UAS partnership aimed at finding disaster victims

By Patrick C. Miller | September 10, 2014

A disaster response organization based in Ireland is working with an American unmanned aerial systems (UAS) firm to explore the possibility of using mobile phone signals to locate disaster victims.

Disaster Tech Lab—Galway, Ireland—and Sentinel Air LLC—Alamogordo, N.M.—have formed a partnership to help save the lives of people trapped after natural disasters such as earthquakes, hurricanes, tsunamis, floods and tornadoes.

The concept takes advantage of two technologies becoming more prevalent in everyday life: UAVs and mobile phones. A sensor mounted on a UAV and flown over a disaster zone could detect and triangulate the location of a phone using Wi-Fi or cellular signals.

“Nearly everyone has a smartphone in their hands or in their pocket,” said Dean Attridge, co-owner of Sentinel. “If disaster strikes, that phone is normally close to them. Instead of searching for hours looking for people who may be isolated after a disaster, we can assist by triangulating on that phone. We can say ‘There’s a phone there that could well be in someone’s pocket.’”

Evert Bopp, who founded DTL with his wife Kate, said a UAV will be invaluable during a disaster. “Signals from devices will be detected, geo-located and processed into a heat map,” he explained. “This data is accessible to ground-teams in real-time using a satellite or cellular uplink.”

By providing this data to first responders, the time needed to locate victims could be drastically reduced. Bopp said another application of the technology is mapping which wireless communications networks are still operating after a disaster.

DTL was founded in 2010 after a major earthquake in Hatti. The nonprofit, volunteer organization provides rapid response internet access and communication services in disaster zones.

Bopp said Sentinel Air is “a perfect fit” for the project because it met a number of key requirements.

“We had been looking at using aerial platforms for some time, but wanted to stay away from the increasingly popular quadcopters,” he said. “While these are showing up more and more in disaster areas, the lack of FAA regulation has resulted in their use being banned on several occasions. We prefer to use a more established platform instead.”

Sentinel Air was started by Attridge and Justin Pena, both of whom have experience operating and training on military UAVs. They now fly the single-engine, two-seat Sky Arrow, an airplane built in Italy by Magnaghi Aeronautica. Considered a hybrid aircraft, it’s able to fly as either a manned aircraft or a UAV.

“Currently, we’re carrying a 360-degree video surveillance system and a radio relay capability,” Attridge said. “We’re also looking to build a gimbaled day-night sensor capability under the aircraft.”

What GTL wants and what Sentinel provides is a UAV platform to help get the mobile phone sensor technology it’s developing into the air.  

“The current rules and restrictions limit them,” Attridge explained. “They needed a longer endurance, higher speed airframe.
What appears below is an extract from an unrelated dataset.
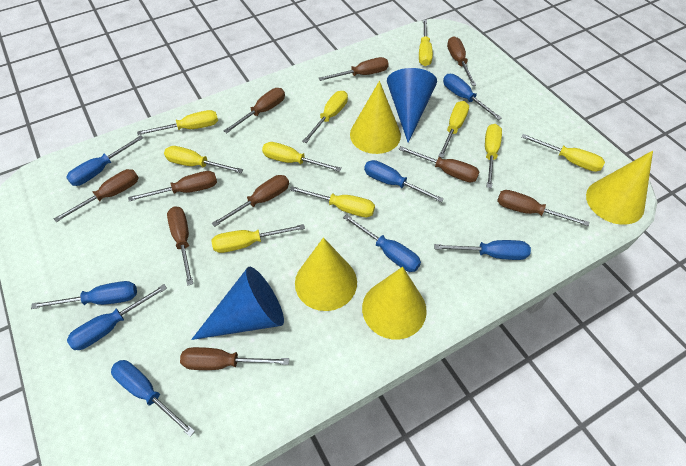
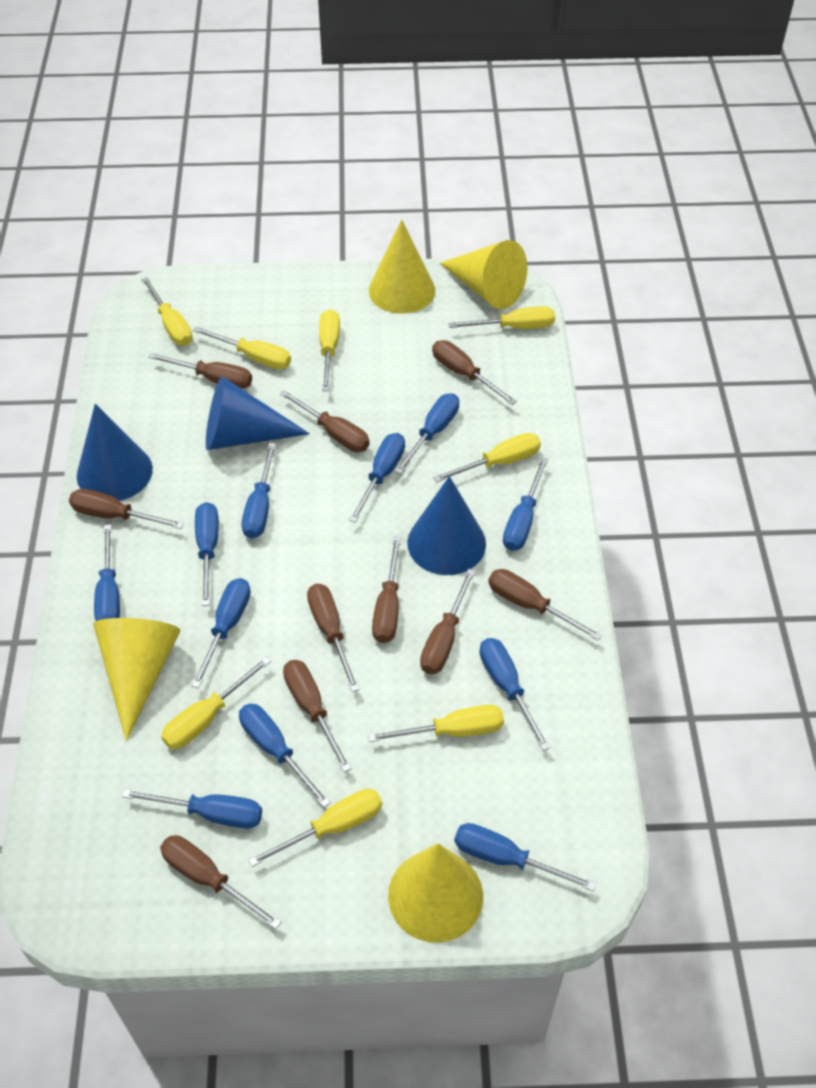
blue cone: [191,267,284,340] [387,68,437,143] = 2 -> [77,404,153,501] [206,376,310,450] [407,476,486,575] = 3
blue screwdriver: [31,281,137,309] [66,135,144,186] [67,284,167,350] [111,360,195,437] [343,214,421,272] [364,160,444,203] [434,240,531,260] [443,74,502,120] = 8 -> [94,524,120,621] [122,789,262,829] [191,578,251,688] [195,502,219,606] [239,704,331,808] [242,443,276,539] [349,433,405,523] [395,393,459,474] [454,823,596,891] [480,638,551,751] [503,458,548,551] = 11
yellow screwdriver: [137,110,218,135] [164,146,243,173] [212,224,305,253] [262,142,342,172] [290,186,375,217] [302,91,348,143] [419,20,433,66] [438,101,469,158] [485,124,502,188] [521,134,605,172] = 10 -> [141,277,193,346] [161,656,271,749] [193,326,291,369] [248,789,382,867] [319,310,340,391] [368,705,504,742] [433,433,541,483] [449,306,555,329] = 8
We were able to offer that.”

The first stage of the project is to test a sensor that detects Wi-Fi signals with a pilot and sensor operator in the aircraft, which Attridge said should be completed before the end of the year. In the first half of 2015, the sensor will be tested while being operated remotely from the ground.

The final phase will be to convert the Sky Arrow to operate as a UAV, which Sentinel is discussing with Magnaghi. Once the pilot and sensor operator out of the aircraft, Attridge expects the UAV Sky Arrow to have up to 10 hours of flight time.

Bopp said that after developing the Wi-Fi sensor, the next step will be to develop a sensor capable of detecting cellular signals with the goal of locating victims trapped under rubble or in their homes when time is of the essence.

Bopp stressed that the sensor scans only for the location of the phone.

“We will purely be scanning for the location of the device,” he noted.

“We can’t tell whose phone it is or what phone it is,” Attridge said. “We can tell that there’s an emitter there, and that’s the important thing. We can’t snoop with it, but we can locate people with it if they’re lost or buried.”